To determine the relative contributions of respiratory burst-derived reactive oxygen intermediates (ROI) versus reactive nitrogen intermediates (RNI) to macrophage-mediated intracellular host defense, mice genetically deficient in these mechanisms were challenged with Leishmania donovani, a protozoan that selectively parasitizes visceral tissue macrophages. During the early stage of liver infection at wk 2, both respiratory burst-deficient gp91(phox)-/- (X-linked chronic granulomatous disease [X-CGD]) mice and inducible nitric oxide synthase (iNOS) knockout (KO) mice displayed comparably increased susceptibility.

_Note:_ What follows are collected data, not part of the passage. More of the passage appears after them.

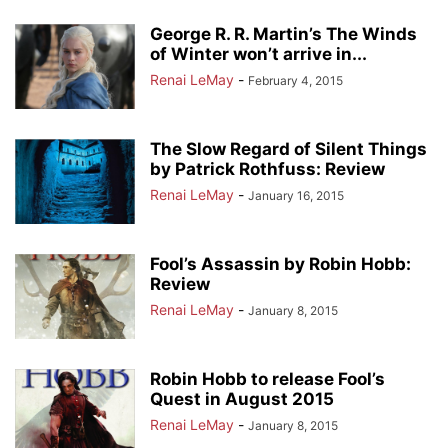
George R. R. Martin’s The Winds
of Winter won’t arrive in...
Renai LeMay
-
February 4, 2015
The Slow Regard of Silent Things
by Patrick Rothfuss: Review
Renai LeMay
-
January 16, 2015
Fool’s Assassin by Robin Hobb:
Review
Renai LeMay
-
January 8, 2015
Robin Hobb to release Fool’s
Quest in August 2015
Renai LeMay
-
January 8, 2015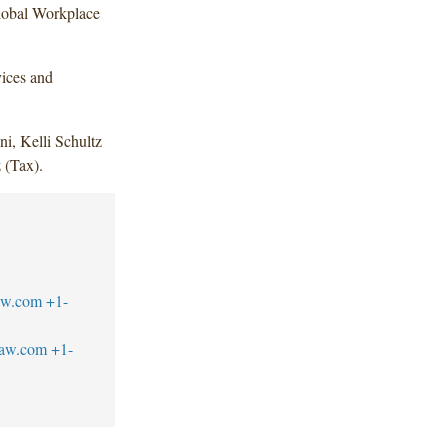
Global Workplace
vices and
i, Kelli Schultz
 (Tax).
aw.com
+1-
law.com
+1-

Thereafter, infection was unrestrained in mice lacking iNOS but was fully controlled in X-CGD mice. Mononuclear cell influx into infected liver foci in X-CGD and iNOS KO mice was also overtly impaired at wk 2. However, granuloma assembly in parasitized tissue eventually developed in both hosts but with divergent effects: mature granulomas were functionally active (leishmanicidal) in X-CGD mice but inert in iNOS-deficient animals. These results suggest that (a) ROI and RNI probably act together in the early stage of intracellular infection to regulate both tissue recruitment of mononuclear inflammatory cells and the initial extent of microbial replication, (b) RNI alone are necessary and sufficient for eventual control of visceral infection, and (c) although mature granulomas have traditionally been associated with control of such infections, these structures fail to limit intracellular parasite replication in the absence of iNOS.

Figure 1

Course of L. donovani liver infection in (A) X-CGD (○) and control C57BL/6 mice (•), and in (B) iNOS KO mice (○) and wild-type controls (•). Results are mean ± SEM values for 8–15 mice at each time point from two to four experiments. Asterisk, significantly higher (P < 0.05) than value in control mice.

Figure 3

Histologic response in livers of infected iNOS KO mice and wild-type controls. At wk 2, granulomas are widespread and developed in controls (A) but absent at infected foci (arrows) in iNOS KO mice (B). At wk 4, granulomas are well-established or empty in control mice (C and E); in iNOS KO mice (D and F), granulomas are developing but heavily parasitized. At wk 8, inflammatory reaction in controls has involuted (G); in iNOS KO mice (H), granulomas are well-formed (mature) but contain numerous replicating amastigotes (see also Fig. 4). Original magnification: A, C, and D, ×200; B and E–H, ×315.

Figure 4

The ineffective granuloma. Photomicrograph shows well-developed tissue structure in 8-wk-infected iNOS KO liver containing a striking load of intracellular amastigotes. Original magnification: ×500.

Figure 2

Histologic response to L. donovani infection in the liver in X-CGD versus C57BL/6 mice. 2 wk after challenge, granulomas are developing at infected foci (arrows) in C57BL/6 controls (A); in X-CGD mice (B), there is little or no reaction at well-parasitized foci (arrows). At wk 4, granulomas in C57BL/6 mice (C) in this field are mature and largely parasite free; (D) shows developing granulomas in X-CGD mice. At wk 8, (E) shows receding granulomas in C57BL/6 mice, whereas (F) illustrates intense, mature reaction in X-CGD mice. Original magnification: A and B, ×315; C–F, ×200.